Drifting away from adaptations, I Am You, You Are Me sees Obayashi jumping into another teen sci-fi drama that takes on the Freaky Friday switcheroo premise. Having high school teens take on the gender norms of ’80s Japan is an idea ripe with it merit. Though standards of how these types of movies are written and made has obviously changed, Obayashi handles teenage bullying and what is expected of young high school students in a way that would make Disney blush with its track record of body swap movies. Obayashi doesn’t pull any punches with how the male character takes in the newfound change of being in his old child friend’s body, moving forward like not much has to change in order to continue living his life in a way that’s comfortable for him. What he comes to realize is that his friend’s body comes with expectations of being proper and able to take care of a husband in the future, while his friend finds that, in his body, that she is expected to tough and able to handle teasing despite wanting to tap into her sensitive side by talking about her problems and learning from them.
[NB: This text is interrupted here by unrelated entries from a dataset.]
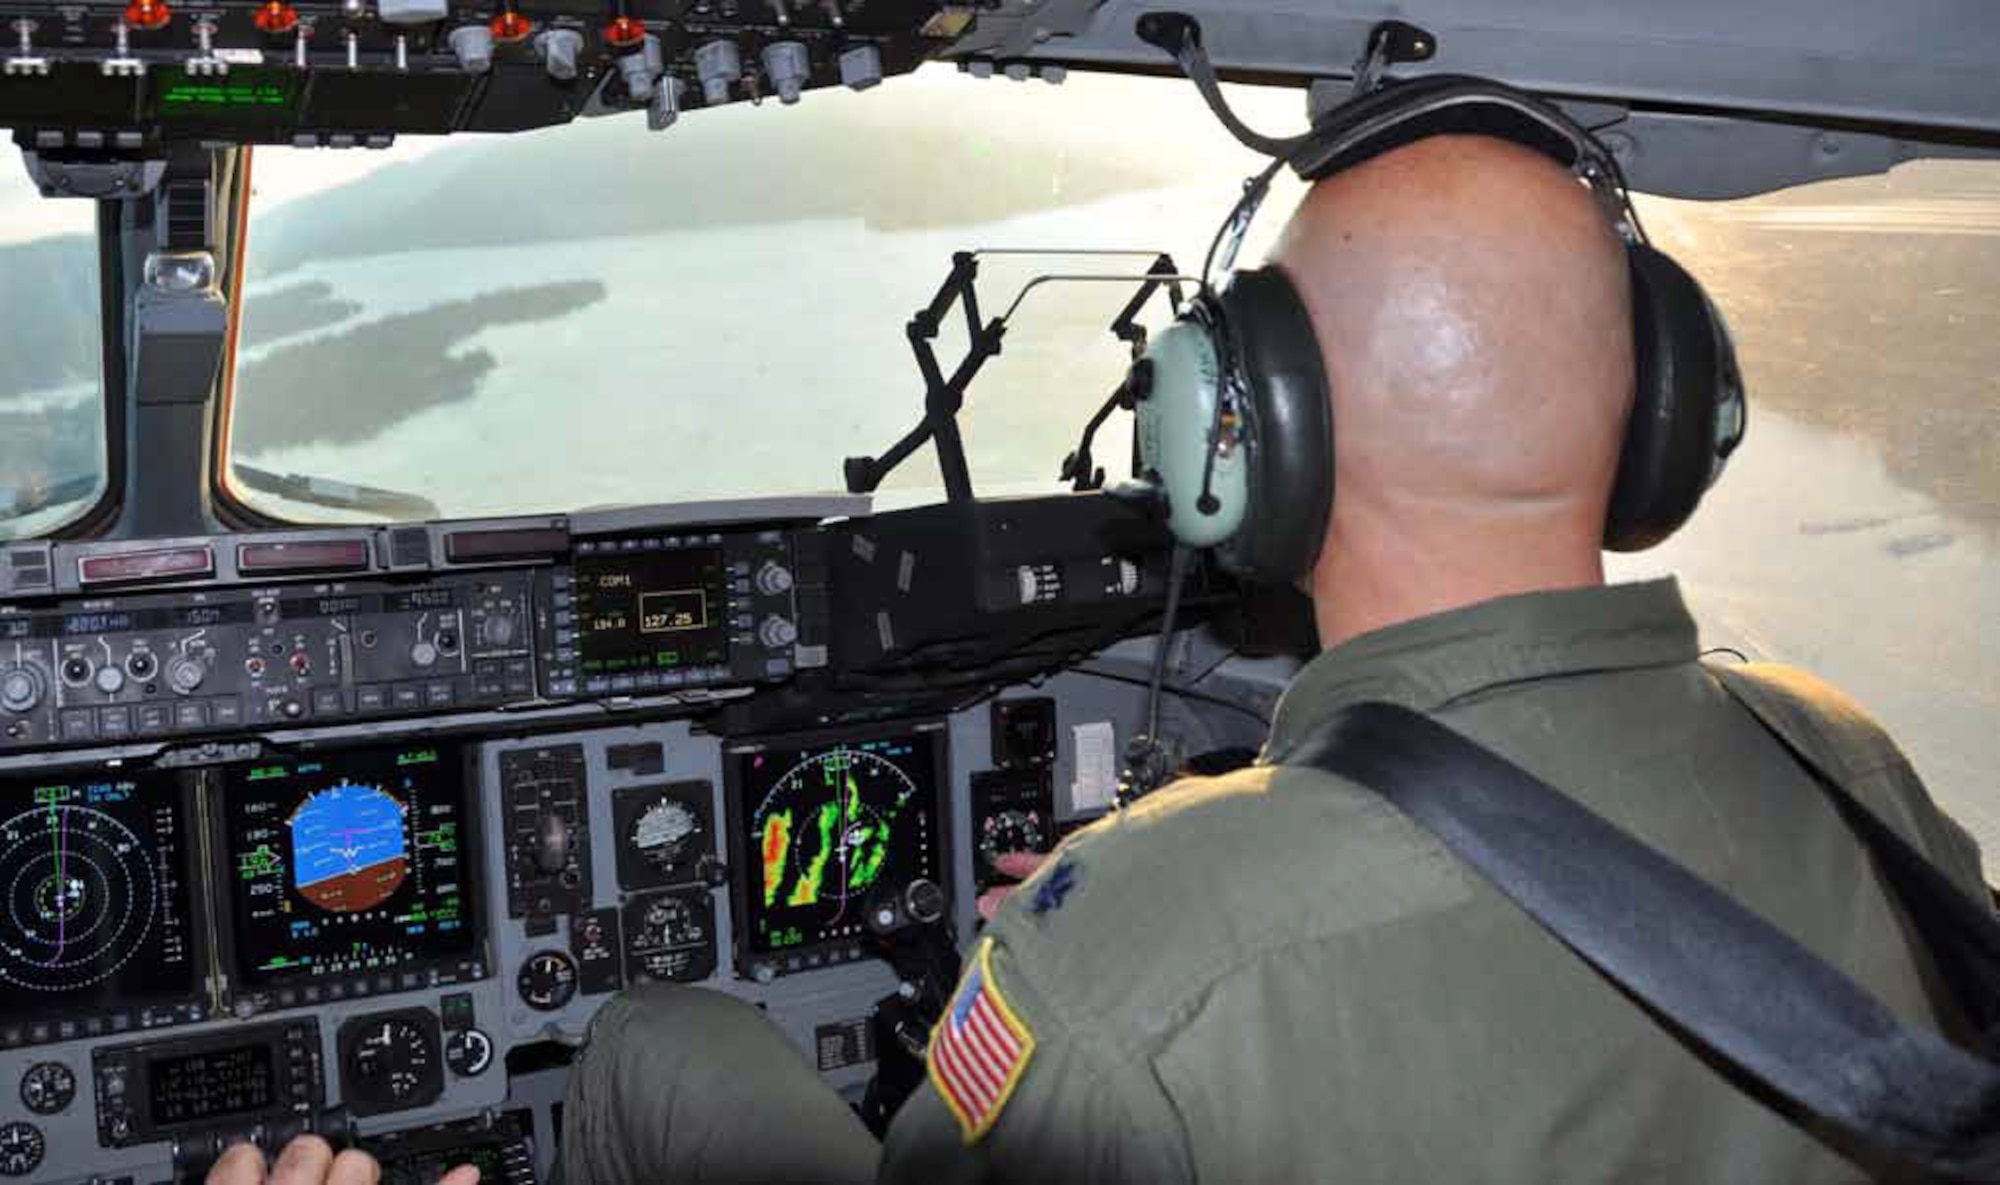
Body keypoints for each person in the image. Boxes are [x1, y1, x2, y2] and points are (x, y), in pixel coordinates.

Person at [217, 132, 1990, 1185]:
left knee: (656, 1038)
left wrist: (1119, 927)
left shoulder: (1123, 958)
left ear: (1242, 439)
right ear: (1667, 414)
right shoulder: (1851, 760)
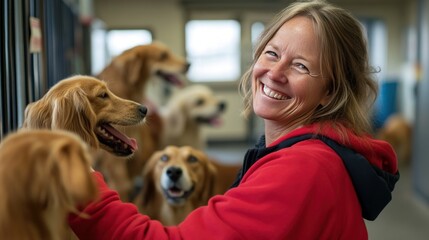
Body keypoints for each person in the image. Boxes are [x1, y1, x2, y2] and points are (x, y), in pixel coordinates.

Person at [69, 0, 399, 239]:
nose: (275, 73)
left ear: (330, 90)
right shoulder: (312, 154)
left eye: (300, 66)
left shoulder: (302, 170)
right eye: (272, 53)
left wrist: (74, 182)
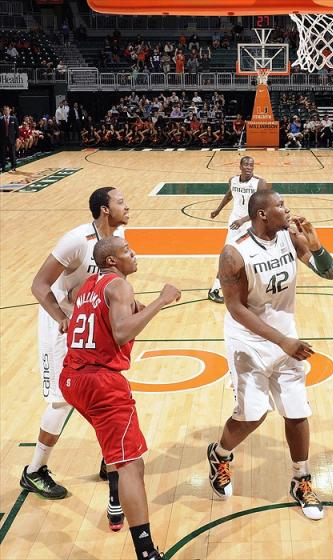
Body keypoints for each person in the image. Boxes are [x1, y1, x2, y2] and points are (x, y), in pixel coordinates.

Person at [206, 190, 333, 521]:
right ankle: (220, 454)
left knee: (296, 412)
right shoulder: (234, 253)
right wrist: (282, 340)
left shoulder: (290, 238)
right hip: (248, 342)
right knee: (253, 416)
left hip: (286, 337)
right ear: (262, 214)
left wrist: (317, 246)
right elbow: (234, 307)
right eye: (280, 205)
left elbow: (329, 272)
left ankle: (301, 479)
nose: (287, 208)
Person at [60, 236, 180, 559]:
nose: (134, 253)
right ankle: (146, 552)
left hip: (72, 377)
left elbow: (76, 300)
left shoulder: (88, 285)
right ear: (112, 261)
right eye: (127, 251)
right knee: (131, 464)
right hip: (101, 383)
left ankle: (115, 503)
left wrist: (125, 308)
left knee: (117, 448)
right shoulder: (120, 287)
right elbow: (123, 332)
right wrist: (160, 300)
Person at [25, 187, 128, 529]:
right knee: (60, 401)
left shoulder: (118, 237)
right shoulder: (76, 240)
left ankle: (108, 456)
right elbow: (39, 285)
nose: (126, 206)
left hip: (91, 320)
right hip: (61, 321)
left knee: (104, 388)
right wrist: (61, 317)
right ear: (104, 209)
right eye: (120, 201)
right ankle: (34, 470)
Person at [208, 156, 270, 303]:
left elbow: (261, 208)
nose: (249, 167)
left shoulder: (260, 183)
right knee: (228, 257)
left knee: (255, 256)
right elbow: (229, 195)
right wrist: (218, 210)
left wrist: (243, 220)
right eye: (246, 165)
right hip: (234, 224)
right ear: (240, 166)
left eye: (252, 165)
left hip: (250, 223)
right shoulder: (233, 180)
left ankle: (257, 287)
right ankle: (214, 289)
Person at [1, 105, 18, 172]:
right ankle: (3, 167)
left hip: (11, 139)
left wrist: (17, 138)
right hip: (3, 139)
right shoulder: (0, 119)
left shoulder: (14, 118)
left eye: (7, 110)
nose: (6, 111)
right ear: (3, 111)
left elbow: (17, 129)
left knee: (12, 153)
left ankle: (13, 166)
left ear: (10, 110)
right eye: (5, 110)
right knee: (3, 153)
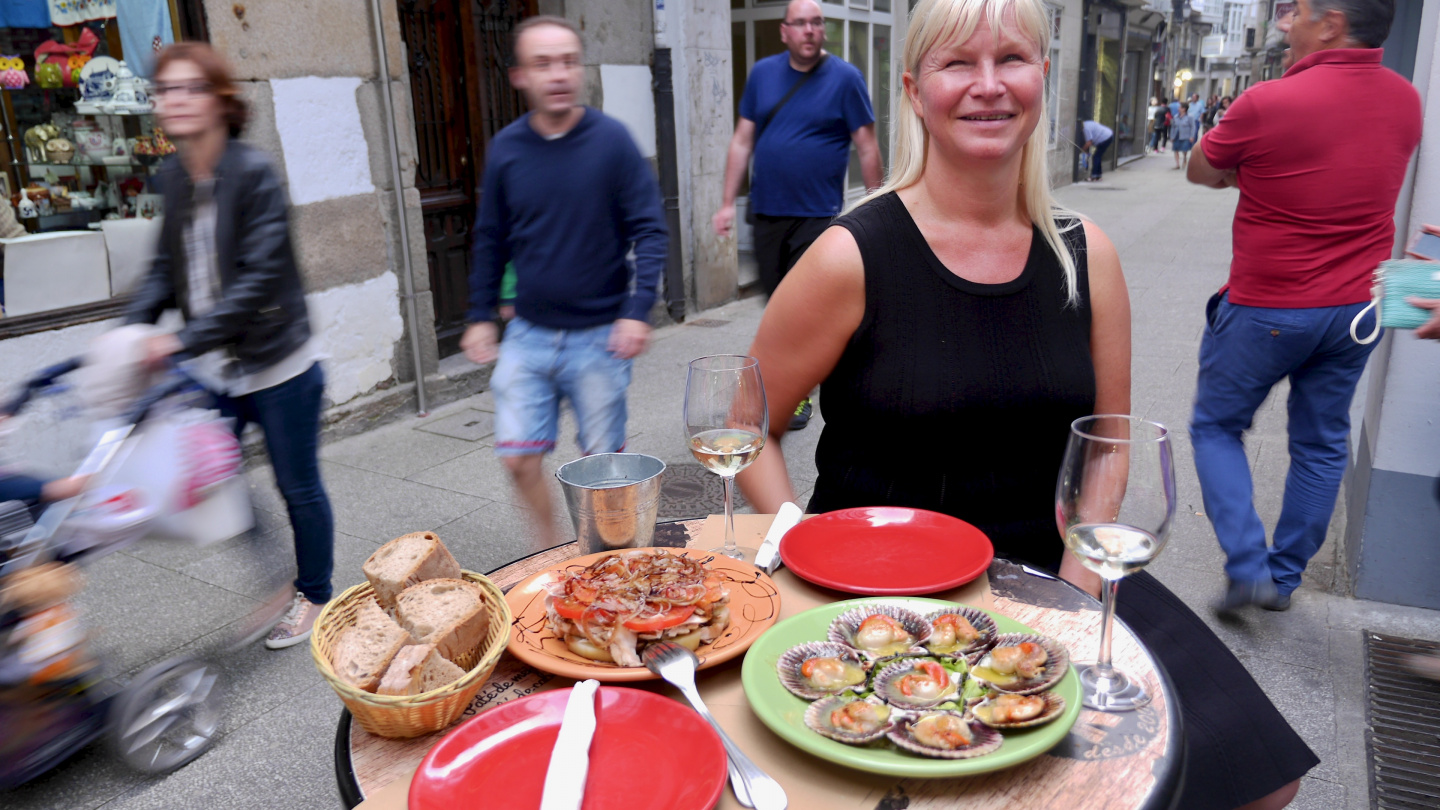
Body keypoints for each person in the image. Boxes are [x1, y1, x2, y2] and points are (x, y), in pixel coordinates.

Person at [736, 1, 1316, 807]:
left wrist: (1075, 598)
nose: (987, 86)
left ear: (1043, 77)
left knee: (1259, 777)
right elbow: (748, 427)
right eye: (956, 64)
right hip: (882, 592)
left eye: (1010, 59)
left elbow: (1107, 442)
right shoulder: (849, 255)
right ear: (914, 90)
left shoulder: (1086, 253)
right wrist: (802, 543)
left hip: (1052, 568)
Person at [1186, 0, 1422, 612]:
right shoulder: (1407, 100)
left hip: (1269, 306)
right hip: (1358, 310)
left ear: (1333, 23)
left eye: (1299, 12)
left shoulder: (1266, 102)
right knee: (1321, 444)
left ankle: (1247, 567)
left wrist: (1250, 176)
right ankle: (1284, 579)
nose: (1286, 24)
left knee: (1216, 427)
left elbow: (1198, 171)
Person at [124, 42, 335, 649]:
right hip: (217, 367)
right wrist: (131, 332)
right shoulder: (173, 175)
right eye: (165, 90)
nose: (175, 100)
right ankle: (275, 582)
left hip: (280, 363)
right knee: (213, 476)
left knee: (297, 487)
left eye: (189, 88)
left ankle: (314, 594)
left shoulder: (253, 172)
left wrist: (179, 341)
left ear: (220, 100)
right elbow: (165, 270)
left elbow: (258, 278)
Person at [461, 16, 666, 550]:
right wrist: (481, 313)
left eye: (569, 61)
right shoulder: (507, 149)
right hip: (528, 335)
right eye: (543, 63)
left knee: (604, 470)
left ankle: (607, 557)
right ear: (519, 77)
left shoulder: (612, 142)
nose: (558, 74)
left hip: (600, 335)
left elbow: (649, 228)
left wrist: (637, 309)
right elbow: (491, 238)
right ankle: (555, 549)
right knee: (518, 458)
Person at [713, 0, 882, 430]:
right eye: (800, 23)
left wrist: (879, 206)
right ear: (784, 31)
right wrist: (726, 202)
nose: (809, 30)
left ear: (822, 31)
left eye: (816, 22)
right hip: (768, 210)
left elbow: (866, 144)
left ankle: (797, 392)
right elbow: (741, 140)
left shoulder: (846, 78)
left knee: (800, 305)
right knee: (776, 304)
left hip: (816, 213)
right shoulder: (763, 75)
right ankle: (797, 372)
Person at [1170, 101, 1199, 169]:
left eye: (1180, 107)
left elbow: (1193, 127)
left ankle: (1185, 158)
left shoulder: (1190, 117)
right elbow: (1173, 127)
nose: (1178, 108)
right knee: (1175, 149)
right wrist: (1171, 136)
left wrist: (1192, 136)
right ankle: (1177, 164)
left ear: (1184, 109)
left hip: (1185, 135)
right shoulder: (1176, 116)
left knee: (1184, 149)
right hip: (1176, 135)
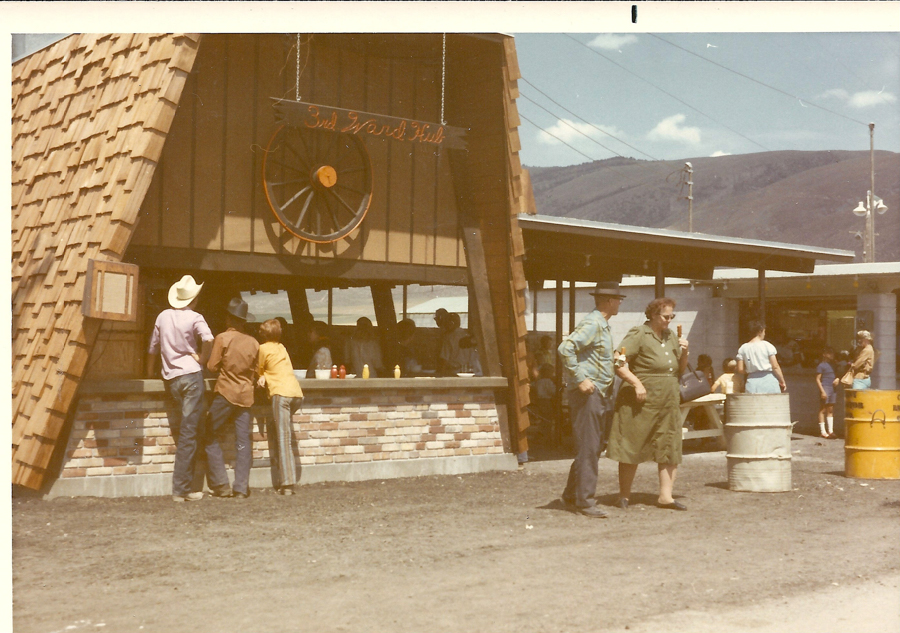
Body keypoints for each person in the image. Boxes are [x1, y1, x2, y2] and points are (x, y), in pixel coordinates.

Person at [608, 297, 690, 511]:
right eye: (665, 316)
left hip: (668, 398)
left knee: (669, 443)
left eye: (672, 316)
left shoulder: (671, 336)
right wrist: (636, 383)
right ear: (653, 315)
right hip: (641, 399)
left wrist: (686, 352)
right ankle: (624, 495)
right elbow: (617, 360)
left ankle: (666, 496)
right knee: (632, 443)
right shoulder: (639, 334)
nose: (669, 320)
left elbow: (680, 370)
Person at [558, 281, 626, 518]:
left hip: (599, 394)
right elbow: (565, 348)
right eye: (618, 299)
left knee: (592, 447)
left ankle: (572, 495)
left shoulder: (602, 325)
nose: (619, 303)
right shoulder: (593, 323)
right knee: (589, 447)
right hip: (589, 394)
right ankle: (585, 502)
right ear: (608, 301)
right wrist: (580, 379)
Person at [147, 275, 215, 502]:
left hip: (171, 378)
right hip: (191, 376)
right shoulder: (196, 317)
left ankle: (183, 487)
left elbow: (153, 347)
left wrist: (148, 373)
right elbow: (209, 338)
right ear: (194, 299)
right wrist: (203, 359)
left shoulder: (163, 316)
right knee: (189, 433)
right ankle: (181, 489)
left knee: (185, 431)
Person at [204, 298, 259, 499]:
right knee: (243, 441)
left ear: (229, 318)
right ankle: (241, 488)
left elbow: (211, 366)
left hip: (226, 393)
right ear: (243, 321)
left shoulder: (222, 338)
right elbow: (257, 370)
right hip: (246, 396)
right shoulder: (254, 342)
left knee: (207, 432)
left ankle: (220, 484)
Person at [258, 318, 305, 495]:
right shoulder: (282, 347)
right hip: (296, 394)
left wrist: (263, 376)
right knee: (278, 428)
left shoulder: (262, 348)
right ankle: (284, 475)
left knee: (283, 437)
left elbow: (259, 368)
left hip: (280, 394)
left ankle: (287, 484)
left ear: (263, 334)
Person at [735, 320, 786, 394]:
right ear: (760, 331)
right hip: (768, 380)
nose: (764, 334)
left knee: (754, 404)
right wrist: (782, 381)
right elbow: (775, 366)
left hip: (752, 382)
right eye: (764, 331)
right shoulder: (767, 345)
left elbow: (740, 369)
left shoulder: (743, 348)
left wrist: (751, 370)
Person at [816, 347, 837, 439]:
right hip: (825, 387)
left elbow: (837, 375)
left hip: (833, 388)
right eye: (829, 353)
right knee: (823, 409)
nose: (831, 355)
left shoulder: (833, 365)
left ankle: (830, 430)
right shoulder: (821, 365)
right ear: (824, 354)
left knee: (830, 409)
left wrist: (838, 379)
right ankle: (823, 431)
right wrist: (822, 391)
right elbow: (817, 379)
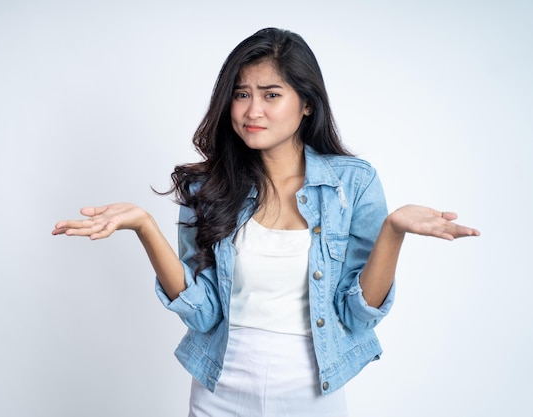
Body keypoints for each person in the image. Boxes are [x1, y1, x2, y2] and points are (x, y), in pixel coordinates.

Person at [52, 28, 480, 417]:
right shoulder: (208, 187)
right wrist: (145, 227)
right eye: (241, 94)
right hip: (219, 389)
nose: (252, 110)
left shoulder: (353, 183)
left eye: (271, 94)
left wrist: (393, 231)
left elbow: (357, 314)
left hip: (313, 392)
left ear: (306, 103)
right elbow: (203, 315)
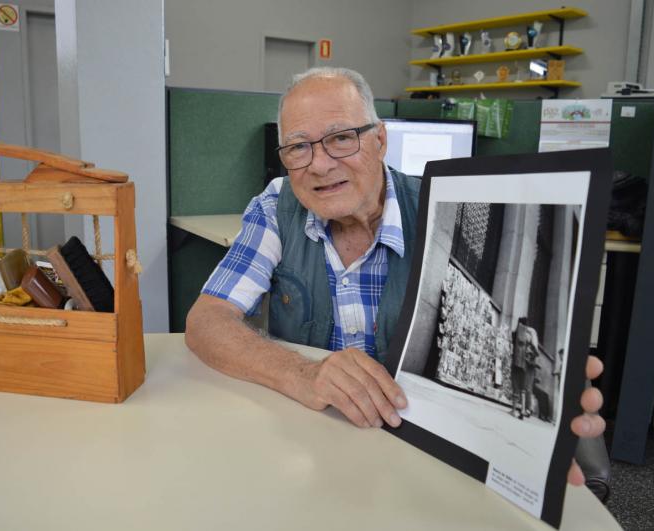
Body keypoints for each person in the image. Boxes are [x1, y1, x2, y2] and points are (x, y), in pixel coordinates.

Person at [185, 66, 604, 485]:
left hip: (421, 457)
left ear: (380, 140)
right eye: (298, 147)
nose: (319, 165)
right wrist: (303, 374)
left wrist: (534, 441)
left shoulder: (443, 207)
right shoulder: (277, 208)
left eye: (341, 138)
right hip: (312, 447)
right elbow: (206, 321)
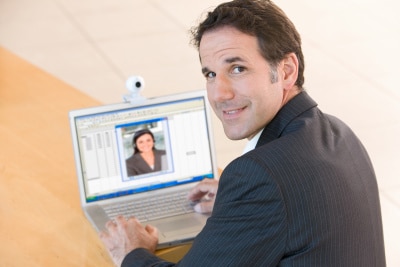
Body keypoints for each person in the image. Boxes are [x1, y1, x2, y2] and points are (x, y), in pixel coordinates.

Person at [100, 0, 386, 266]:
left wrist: (132, 251)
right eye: (210, 74)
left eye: (237, 68)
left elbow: (274, 187)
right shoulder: (339, 131)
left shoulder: (259, 177)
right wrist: (237, 203)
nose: (219, 94)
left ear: (286, 71)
Obayashi wasn’t looking to create a straightforward teenage comedy sci-fi film: he wanted to convey that one can be comfortable being open and defending themselves against an indifferent world that will always push expectations on those it feels should be a certain way. All in all, it’s a great movie that takes on strict views of gender roles that needed to be challenged at the time and should still be challenged to this day.
Obayashi had a very sound idea of what film can be, with just the tiniest bit of surrealism spliced into everyday life problems and showing how even the most mundane things can be made interesting with the right kind of arthouse filmmaking.